The Hasdings were sometimes simply referred to as the Vandals, while at other times they represent a part of the Vandals. The exact relationship between the terms Hasdingi and Vandali during classical times, and how it evolved, is not entirely clear. The 6th century writer Jordanes referred to Visimar as king of the Vandal "people" (genus) who ruled territory centred in Dacia in the 4th century during the reign of Constantine the Great. He also described him as being "of the stock of the Asdings" (Asdingorum stirpe). In this context Jordanes cited the third century writer Dexippus, whose work is mainly lost, as a source for the information that among the Vandals the Asdings were seen as a very warlike people (genus). According to Jordanes, Dexippus noted that in his time the Vandals held a very extensive territory stretching to the "Ocean". The Roman senator Cassiodorus, who was an older near-contemporary of Jordanes and one of his main sources, also referred to the Hasdings as a stock or bloodline in a diplomatic letter to the Vandal kingdom in Carthage. This is one of the only classical records which includes an "h" in the spelling, and it states that the royal family of that kingdom was of the hasdingorum stirpem.

Before the Marcomanni Wars in the late second century AD, there are no mentions of the Hasdingi, and in the 1st century AD, Roman authors Pliny the Elder and Tacitus mentioned the Vandals only as a category of Germanic peoples (Germani). Within this Vandal category Pliny mentioned the Burgundiones, Varini, Carini (otherwise unknown) and Gutones. Based on the geographical descriptions of Tacitus and Ptolemy, scholars believe that the Varini lived in what is now northern Germany, while the Gutones and Burgundiones lived near the lower Vistula in what is now Poland. All three peoples therefore lived near the southern coast of the Baltic Sea. Scholars believe that the Vandal peoples spoke an East Germanic language related to the Gothic language. The Goths first appear in written records in the region of present-day Romania, Moldova, and Ukraine, in the 3rd century, and probably had a connection to the first-century Gutones who had been described by Pliny as Vandalic. In the 6th century, Procopius stated that the Vandals, Goths and Gepids of his time were all "Gothic peoples" (or literally "Getic" peoples) and spoke the same language.

==Name==
The name of the Hasdingi is believed to be Germanic, and it is believed to refer to a people who wore long hair.

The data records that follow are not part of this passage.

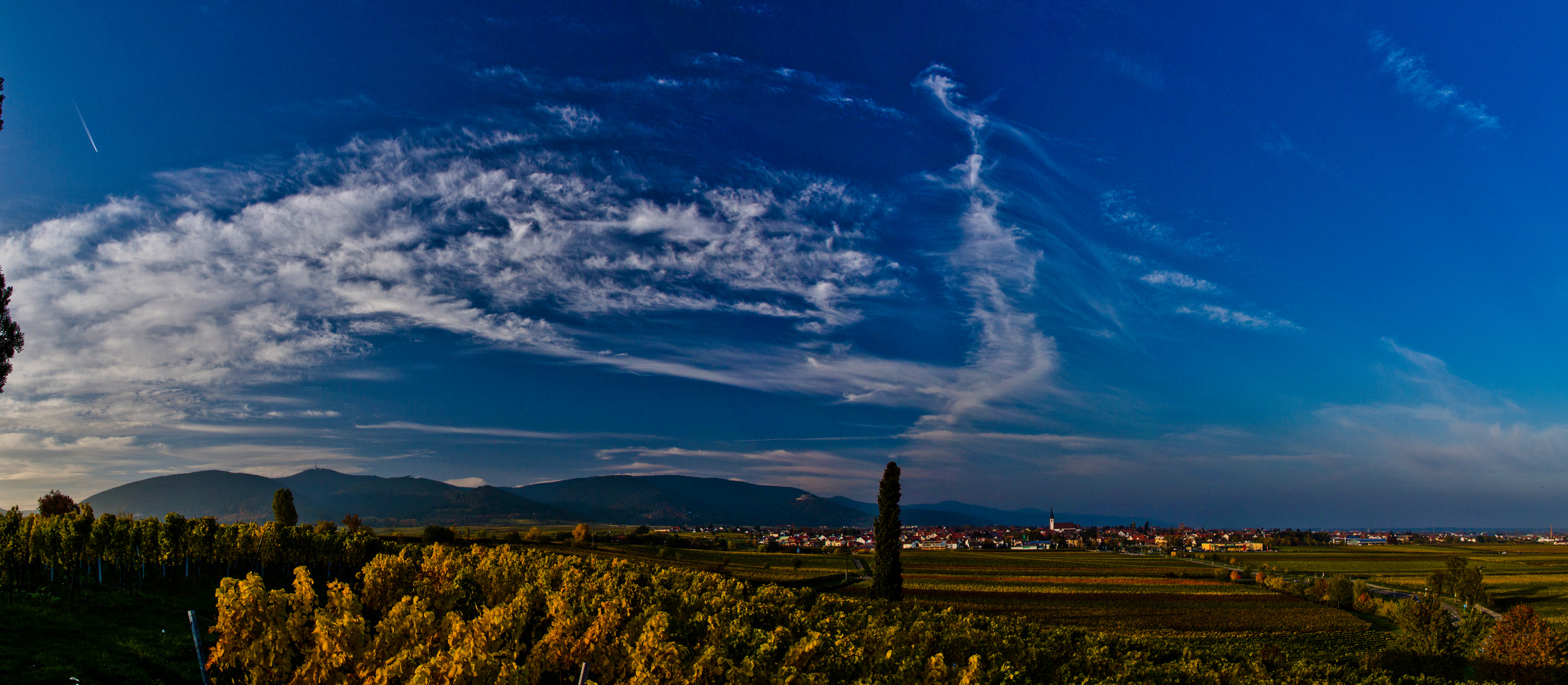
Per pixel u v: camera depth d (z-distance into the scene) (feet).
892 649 75.00
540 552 161.07
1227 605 315.37
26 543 112.88
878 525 174.19
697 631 78.18
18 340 73.51
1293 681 112.57
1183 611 293.84
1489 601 345.92
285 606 49.42
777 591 118.83
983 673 69.00
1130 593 349.00
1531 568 537.65
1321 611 305.73
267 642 46.68
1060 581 397.80
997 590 343.87
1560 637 158.71
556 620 60.95
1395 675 168.96
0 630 79.25
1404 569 544.62
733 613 89.10
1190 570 488.02
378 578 82.58
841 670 67.97
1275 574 496.23
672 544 577.43
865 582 369.50
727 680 53.01
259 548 168.96
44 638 79.41
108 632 87.81
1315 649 218.79
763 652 62.54
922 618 117.29
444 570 88.38
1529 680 156.25
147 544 136.67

There is no contemporary description of their hair but the original form of the root word is reconstructed by scholars as Germanic *hazdaz, related to Old Norse haddr, which refers to women's hair.

The -ing ending is well-known in Germanic languages as a suffix referring to groups united by a sense of belonging, for example because of a common descent.

==Before Adrianople==
According to Dio Cassius, during the Marcomannic Wars in the late 2nd century, the Hasdingi and Lacringi helped the Romans in their wars against the Marcomanni, Quadi, Iazyges, and their allies, and were able to settle in lands closer to the Roman empire. Led by their chiefs Raüs and Raptus, the "Astingi" (Αστιγγοι) "entered Dacia with their entire households, hoping to secure both money and land in return for their alliance". When this did not work they conquered the land of the Costoboci, near Dacia, but then proceeded to cause problems in Roman Dacia again. The Lacringi feared that the Roman governor of Dacia might let them into land which they were inhabiting. They therefore attacked the Hasdingi and won a decisive victory. "As a result, the Astingi committed no further acts of hostility against the Romans, but in response to urgent supplications addressed to Marcus Aurelius they received from him both money and the privilege of asking for land in case they should inflict some injury upon those who were then fighting against him." Dio Cassius emphasizes that the Hasdingi really did fulfil such promises.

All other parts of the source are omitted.